* **Text**:
§
Once the mainstream of the Democratic Party’s electorate settled on a candidate to support in this year’s campaign, however flawed Joe Biden may be, Bernie Sanders’s call for a revolution overturning the current American variant of capitalism no longer had a chance.
The fact is that a decisive majority — 60 percent — of the Democratic electorate is made up of men and women loyal to the centrist party establishment, such as it is, and to organizations, from unions to party committees, that are aligned with it.
And there is little or no evidence that the greater part of the American people have the desire, or the stomach, for political revolution.
Earlier this month, Shom Mazumder, a political scientist at Harvard, published a study, “Why The Progressive Left Fits So Uncomfortably Within The Democratic Party,” that analyzed data from a 2019 survey of 2,900 likely Democratic primary voters. “I saw two clear poles emerge within the Democratic Party,” he writes:
The “establishment” and the “progressive left.” A third group also emerged, and while it’s not as clearly defined as the other two, it has some overlap with the establishment and tends to be more fond of Wall Street, so I’m calling that “neoliberals.”
§
* **Provided material**:
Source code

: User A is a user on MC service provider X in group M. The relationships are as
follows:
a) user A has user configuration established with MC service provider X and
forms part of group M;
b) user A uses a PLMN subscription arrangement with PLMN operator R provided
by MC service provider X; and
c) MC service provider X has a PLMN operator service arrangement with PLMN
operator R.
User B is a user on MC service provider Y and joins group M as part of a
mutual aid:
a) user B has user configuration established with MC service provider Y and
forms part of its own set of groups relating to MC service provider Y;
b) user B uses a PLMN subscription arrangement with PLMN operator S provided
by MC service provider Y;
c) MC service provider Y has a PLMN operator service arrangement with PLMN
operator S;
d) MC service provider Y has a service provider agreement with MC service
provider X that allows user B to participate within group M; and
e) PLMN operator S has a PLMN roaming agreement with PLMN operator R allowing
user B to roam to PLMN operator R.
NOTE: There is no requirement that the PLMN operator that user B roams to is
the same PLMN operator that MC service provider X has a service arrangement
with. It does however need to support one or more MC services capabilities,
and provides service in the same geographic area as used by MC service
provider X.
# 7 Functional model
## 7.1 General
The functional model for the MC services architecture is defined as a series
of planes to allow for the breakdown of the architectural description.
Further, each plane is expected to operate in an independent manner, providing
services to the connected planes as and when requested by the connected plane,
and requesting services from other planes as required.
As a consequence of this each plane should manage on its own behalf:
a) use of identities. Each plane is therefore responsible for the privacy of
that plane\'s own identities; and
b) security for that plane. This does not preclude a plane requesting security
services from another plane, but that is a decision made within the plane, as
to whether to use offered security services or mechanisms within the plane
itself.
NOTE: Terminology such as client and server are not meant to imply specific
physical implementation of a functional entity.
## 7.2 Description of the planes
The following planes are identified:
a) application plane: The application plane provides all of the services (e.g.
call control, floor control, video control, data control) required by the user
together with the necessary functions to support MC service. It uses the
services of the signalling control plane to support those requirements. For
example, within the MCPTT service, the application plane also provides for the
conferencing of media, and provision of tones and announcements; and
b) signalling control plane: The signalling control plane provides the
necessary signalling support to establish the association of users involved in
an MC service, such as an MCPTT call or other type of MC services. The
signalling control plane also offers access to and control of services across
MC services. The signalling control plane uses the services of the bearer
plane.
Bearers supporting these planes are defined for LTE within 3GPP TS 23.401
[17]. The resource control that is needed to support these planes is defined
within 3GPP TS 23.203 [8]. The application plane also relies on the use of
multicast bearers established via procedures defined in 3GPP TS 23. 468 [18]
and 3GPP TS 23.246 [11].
§
* **List of tasks**:
• A. Pull out the part of the Democratic Party passage from "Once the mainstream" to "had a chance.", word for word.
• B. Extend the Democratic Party passage, picking up right after its last sentence.

* **Answers by item**:
• A.
Once the mainstream of the Democratic Party’s electorate settled on a candidate to support in this year’s campaign, however flawed Joe Biden may be, Bernie Sanders’s call for a revolution overturning the current American variant of capitalism no longer had a chance.

• B.
“Establishment” voters, in this scheme, means center-left voters who make up just over 60 percent of the total. They stood out as favorably inclined to Nancy Pelosi, Chuck Schumer, Barack Obama and the Democratic National Committee — in other words, to the Democratic establishment.
“Progressive left” Democrats, at just under 20 percent, were most favorable to labor unions, Black Lives Matter, the #MeToo movement, Alexandria Ocasio-Cortez and the Democratic Socialists of America. These Democrats viewed business interests — as exemplified by Wall Street — negatively, and they weren’t happy about Joe Manchin, the centrist senator from West Virginia, either.
The third group, “neoliberal” Democrats, at 20 percent, is as large as the progressive wing. These voters like what the progressives don’t like — Wall Street, Manchin — and dislike pretty much everything progressives favor, including Ocasio-Cortez and the Democratic Socialists of America.
Mazumder uses the label “establishment Democrats” idiosyncratically. His data shows that at 44 percent, minorities make up a much larger share of these voters than their share of either progressives, at 28 percent, or neoliberals at 32 percent. His establishment voters are roughly 60-40 female, while the other two categories are majority male.
In contrast, Mazumder’s progressives stand out as the whitest group — 72 percent Anglo — of the three categories, the least diverse constituency of an increasingly multicultural and multiracial party.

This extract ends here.